Streamlining a database migration project

Streamlining a database migration project

Nov 6, 2014

 

Upgrading to a new database is a challenging task, one that many businesses may delay for too long because of the risk and time involved.

There will come a day, however, when an older database version becomes redundant and the provider withdraws support for the product. At this point, a database migration becomes unavoidable.

A number of problems can arise during a database migration, many of which could create significant issues for a company's operational capacity.

For example, traditionally, the process will require a scheduled outage. This means the company database will be unavailable while the migration takes place.

The larger the database, the longer the downtime involved. Unfortunately, it is typically the organizations with the biggest databases that can't afford their systems to be unavailable, even for a short period of time.

Delays and project complications could cause further problems, eventually leading to revenue losses, overburdened staff and unhappy clients and customers.

How real-time replication technology works

Oracle database users hoping for a seamless migration experience may find that real-time replication software can considerably ease the process.

The key benefit is there is virtually zero downtime, making it an ideal solution for businesses that must have access to mission-critical systems 24 hours a day, seven days a week.
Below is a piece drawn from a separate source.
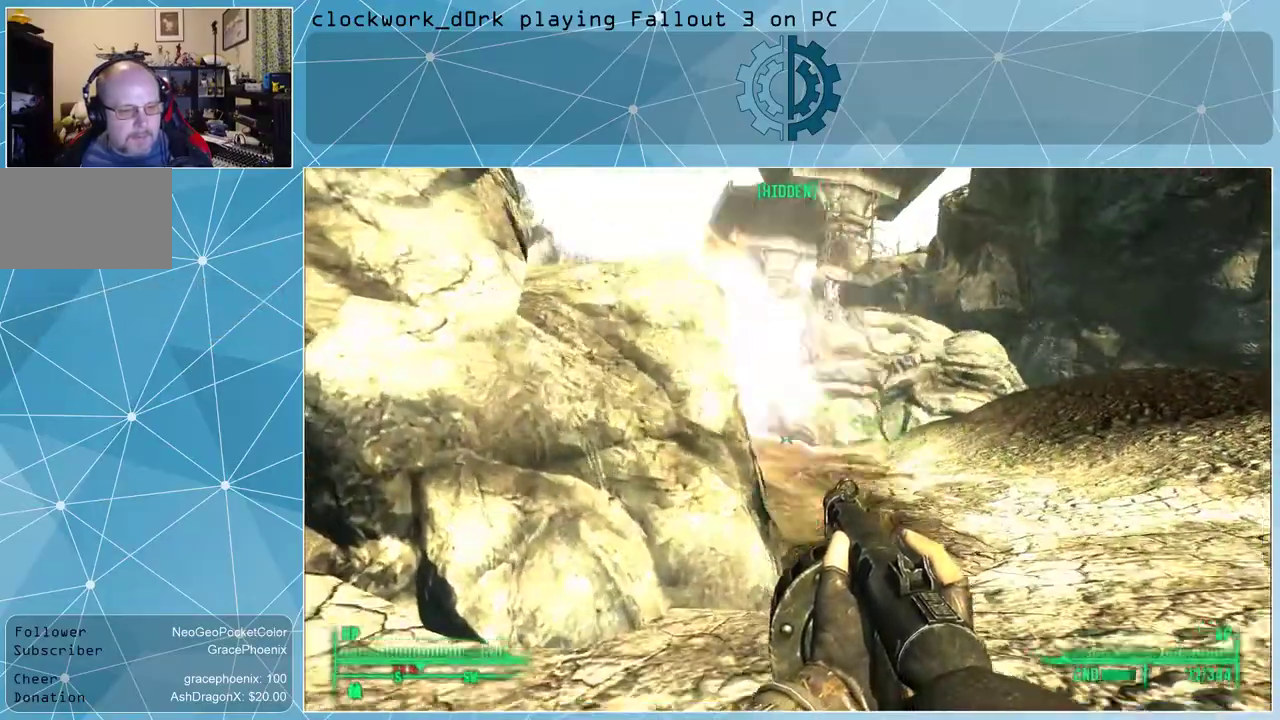
{"keys": ["a", "w"], "mouse": [], "events": []}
While a traditional migration involves stopping any application processing by the legacy database before making the switch, Oracle replication technology performs the change in stages.

First, the software briefly locks the original database to record its status. Essential processes and applications can then continue running uninterrupted while the database content is migrated up to the point at which the database was locked.
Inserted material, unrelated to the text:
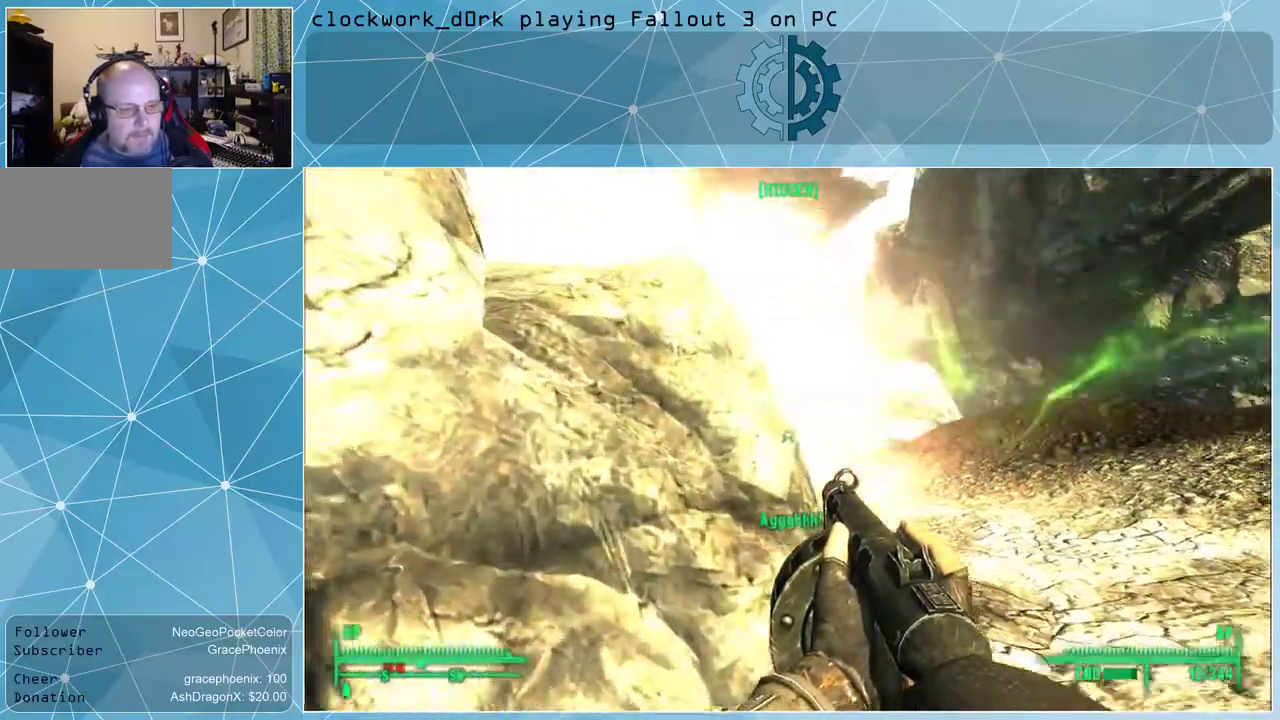
{"keys": ["a", "s"], "mouse": [], "events": [[34, "w", "up"], [100, "a", "up"], [334, "s", "down"], [434, "a", "down"]]}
Data replication then applies incremental updates to the new database based on changes made to the legacy version since the recorded point. Any further changes will also be carried across in real-time.

Making the switch

Once the business is ready to switch to the new database, the software can establish the secondary version as the new production data repository.

However, it is possible to reverse the flow of updates so that any changes made to the replacement database are similarly applied to the legacy system.

This is essential in case businesses need to revert back to the older version without data loss, which may be necessary if problems arise in the new database.

Organizations can save significant time and money with this feature, as the traditional approach would require the recreation of the full database from scratch - leading to more scheduled outages and lost revenues.

Aside from database migrations, real-time replication software can also offer offload reporting functions, enabling companies to create and manage dedicated environments for this purpose.

These allow teams to perform ad-hoc and scheduled reporting without overburdening the main production database and slowing down online or transactional systems.